Boosting SEO: Utilizing Questions as Content
Most people will see the title of your content first — depending on the context, it might be accompanied by a line or two of copy to round out the title. But there’s a good chance that the title of your blog post or whitepaper will be the only basis that a reader uses when they’re deciding whether or not to click.
There are lots of factors that go into making a good blog title, but one phenomenon that seems to be rising in popularity is headlines that take the form of a question. Here’s why you might want to do the same.
Questions Create Intrigue
There’s no denying it — reading a question makes us want to know the answer. Are white-collar workers the future of unions? How do we raise boys with a broader definition of masculinity? What’s the best hike in every state? Reading questions like those causes us to conjure answers in our minds as to what the answers might be, so we want to click on the headline to see if we’re right.
People Search For Questions
Not so long ago, you had to be very specific with your search terms if you wanted to use Google. Boolean operators like AND and OR were vitally important, as well as dashes, quotation marks, and the order of words.
Then came Hummingbird. In 2013, in response to the tendency of websites to “stuff” their content with keywords, Google released a major algorithm update called Hummingbird that shifted emphasis to normal speech. Now, instead of searching for something like “mexican food AND event space +denver,” you can search for “what’s the best mexican restaurant to have my birthday party” and get relevant results.
Today’s web users are increasingly used to searching with “natural language” — the way they’d talk to a normal person. They’re also not necessarily using jargon. Web users are more likely to search for “how do I get more website visitors” than “increase web traffic through social media click through.” By keeping your finger on the pulse of what people search for, you can take advantage of people’s natural speech patterns in your headlines.
Not All Questions Are Good Headlines
A headline in the form of a question should be specific enough that it’s only coming up in relevant search results — the whole idea of inbound marketing is that you’re only attracting the attention of people who are genuinely interested in what you do.
What you don’t want to do is write headlines that are so specific or so outlandish that the answer feels obvious. Something like “Will This New Gadget Save You 90% Of Your Gas Costs?” just sounds unreasonable and deceptive.
Finally, make sure you answer the question. Remember, people were drawn in because they wanted to know the answer to the question you posed in your headline — if you don’t provide an answer, they’ll feel cheated.
What Kind Of Question Should You Ask?
Yes Or No Questions
Betteridge’s Law Of Headlines says that if a headline is posed as a yes-or-no question, the answer is no. The idea is that you can create the intrigue of an unanswered question by asking almost anything, even if the answer is no.

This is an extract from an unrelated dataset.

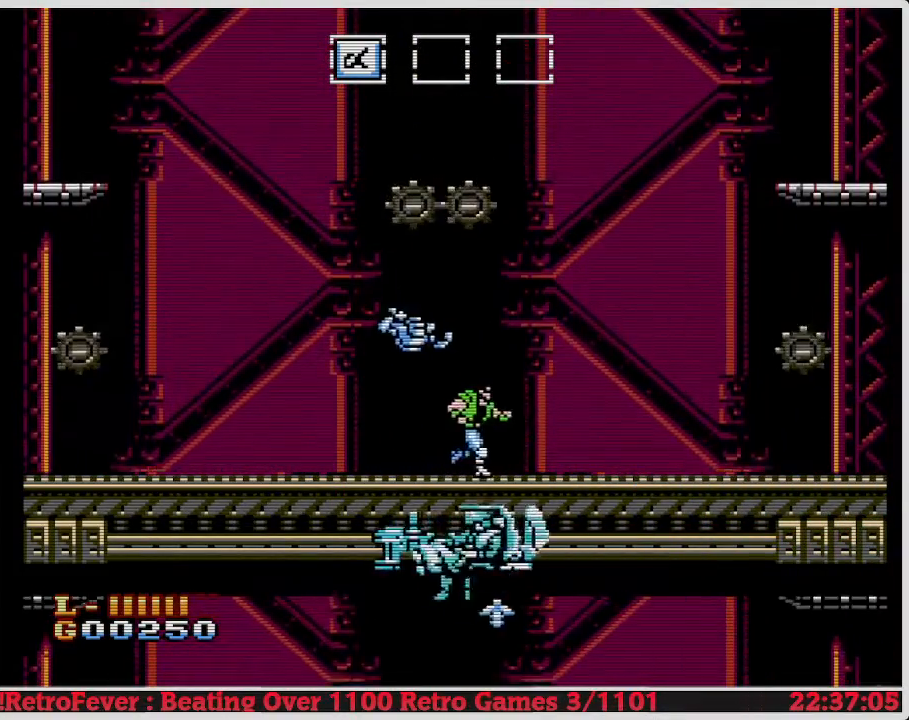
{"buttons": ["DPAD_RIGHT"], "events": []}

Obviously, this idea can be abused with absurd clickbait like “Was Elvis Spotted At Coachella?” But that doesn’t mean the phrasing can’t still be intriguing. A headline framed as a question, like “Does Facebook’s New Algorithm Spell The End Of Digital Marketing?” can still make you wonder why the question was even asked. What’s going on with Facebook? And why might someone think it’s bad for marketing?
Open-ended questions are the ones your visitors and customers are most likely to be asking. What’s the best email client for my business? How often should I post to Twitter? How do I increase email conversion? By creating headlines with open-ended questions, you’ll appeal to people who are looking for those answers.
Matters Of Opinion
Another great way to get attention to your page and foster a community between you and your customers is to draw in readers with a blog post that shares a personal opinion on a topic. By asking the question in the title and stating your opinion in the body of the blog itself, as opposed to simply stating an opinion in the headline, you invite others to weigh in and answer the question in their own way.
Don’t Overdo It
Not every headline you post from here on should take the form of a question. Part of your role as a content creator is to establish expertise and thought leadership on a topic, and assertive statements convey that confidence better than questions. But do questions have their place in content? Absolutely.